In the past, seeking consent from the study participants had to be conducted in-person.
“That [seeking consent in-person] was often quite complex, especially if you were recruiting people for a dementia trial; trying to get them to sign a consent form and send it back was already very difficult,” he explained.
The pandemic had since forced the researchers to adopt new modes of working.
In April last year, the institute was told to halt all face-to-face clinical trial research immediately by the WSU Human Ethics committee (HREC), until they came up with contingency plans on managing the risks associated with clinical trials.
To which, the institute explored the idea of seeking consent from participants in remote.
“Instead of normally what we will do, which is speaking to someone over the phone, or in person, running them through the consent form, getting them to sign the form, scanning that and saving them in Dropbox or One Drive, keeping the paper form in a filing cabinet, we now didn’t have to do any of that.
“The remote consent means that we are able to get people on the phone, and we are able to run through the things that we will normally do.
“Once they have understood what they have consented to and once they have the chance to read the participant information sheet, we then send them a link to their email and a text message which opens up a unique and secured online form, which allows them to again read the participant information sheet, read the consent form and sign it digitally,” he explained.
The information is then stored securely online, where any changes made would be locked.

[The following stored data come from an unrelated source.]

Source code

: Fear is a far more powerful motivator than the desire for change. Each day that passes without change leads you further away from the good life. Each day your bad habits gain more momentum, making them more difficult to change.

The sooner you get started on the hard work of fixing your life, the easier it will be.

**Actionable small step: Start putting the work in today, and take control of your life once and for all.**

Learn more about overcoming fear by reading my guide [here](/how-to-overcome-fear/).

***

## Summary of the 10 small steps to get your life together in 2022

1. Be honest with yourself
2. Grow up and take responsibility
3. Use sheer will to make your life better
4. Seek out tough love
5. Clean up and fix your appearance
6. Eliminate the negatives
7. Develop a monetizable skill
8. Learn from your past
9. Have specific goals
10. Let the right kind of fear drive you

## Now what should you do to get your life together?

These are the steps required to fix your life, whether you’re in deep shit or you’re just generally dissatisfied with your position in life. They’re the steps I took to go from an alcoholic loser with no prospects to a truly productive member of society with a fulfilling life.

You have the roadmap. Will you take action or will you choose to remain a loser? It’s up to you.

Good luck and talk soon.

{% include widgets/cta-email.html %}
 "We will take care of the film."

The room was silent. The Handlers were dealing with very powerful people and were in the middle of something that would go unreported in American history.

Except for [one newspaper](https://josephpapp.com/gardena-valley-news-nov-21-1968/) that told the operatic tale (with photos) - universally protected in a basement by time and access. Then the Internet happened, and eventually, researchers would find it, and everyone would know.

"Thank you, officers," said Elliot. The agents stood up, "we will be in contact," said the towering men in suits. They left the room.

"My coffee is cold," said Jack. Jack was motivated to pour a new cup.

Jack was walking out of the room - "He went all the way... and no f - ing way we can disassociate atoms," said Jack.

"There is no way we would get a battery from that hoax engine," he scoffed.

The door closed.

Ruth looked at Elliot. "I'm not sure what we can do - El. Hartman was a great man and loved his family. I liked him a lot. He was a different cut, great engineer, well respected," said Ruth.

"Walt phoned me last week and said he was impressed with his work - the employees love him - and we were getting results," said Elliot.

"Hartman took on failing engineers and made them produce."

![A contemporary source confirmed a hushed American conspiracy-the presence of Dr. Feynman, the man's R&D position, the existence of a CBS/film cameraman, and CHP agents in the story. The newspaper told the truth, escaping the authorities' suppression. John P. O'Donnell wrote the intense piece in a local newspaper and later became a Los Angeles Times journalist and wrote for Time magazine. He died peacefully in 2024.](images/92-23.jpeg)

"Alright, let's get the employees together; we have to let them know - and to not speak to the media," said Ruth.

“Not only is this helpful to us as researchers, it is incredibly helpful for anyone who doesn’t necessarily want to travel especially during COVID-19 or can’t travel,” he said of the remote consent process.
Semi-automated remote consent
For next year, the institute will continue the remote consent process, while including the element of semi-automation – where the researchers would not even need to call the participants, but could send videos to explain the concept and process of the trial.
“We will ask the participants to click a link which takes them through the participant information sheet, we then have videos of researchers like myself explaining the process, followed by an interactive quiz, where they have to be able to answer all the questions.
“We might ask things like how long the trial is and how does randomisation work. If they managed to pass this, we then give them the option to enter their details and book a call with one of the research teams if they have any questions which is unclear.
“If they have passed everything and are happy, they can do an e-signature on the consent form.”
Remote package management
A remote package management was also adopted to send out test materials and relevant instructions to the study participants.
To ensure that the correct items were received, the participants would receive a weblink on their phone, which would prompt them to switch on their phone cameras to take photos of the package.
The photos would then be directly uploaded and stored on the online platform, which in turn would help with the internal audit process.
“[During the audit process,] we can see the photo evidence that they have received the right package which matches with the randomisation code and that its intact and undamaged,” Dr Armour said.
At the same time, Dr Armour also acknowledged that not all clinical trials could be conducted remotely.
For instance, NICM’s trials on using acupuncture for polycystic ovary syndrome (PCOS) and vascular dementia had to stop, since the former requires both the researchers and participants to come into close proximity, while the latter requires hospital visits.
Due to COVID-19, conducting blood test is also considered a high-risk activity and is suspended.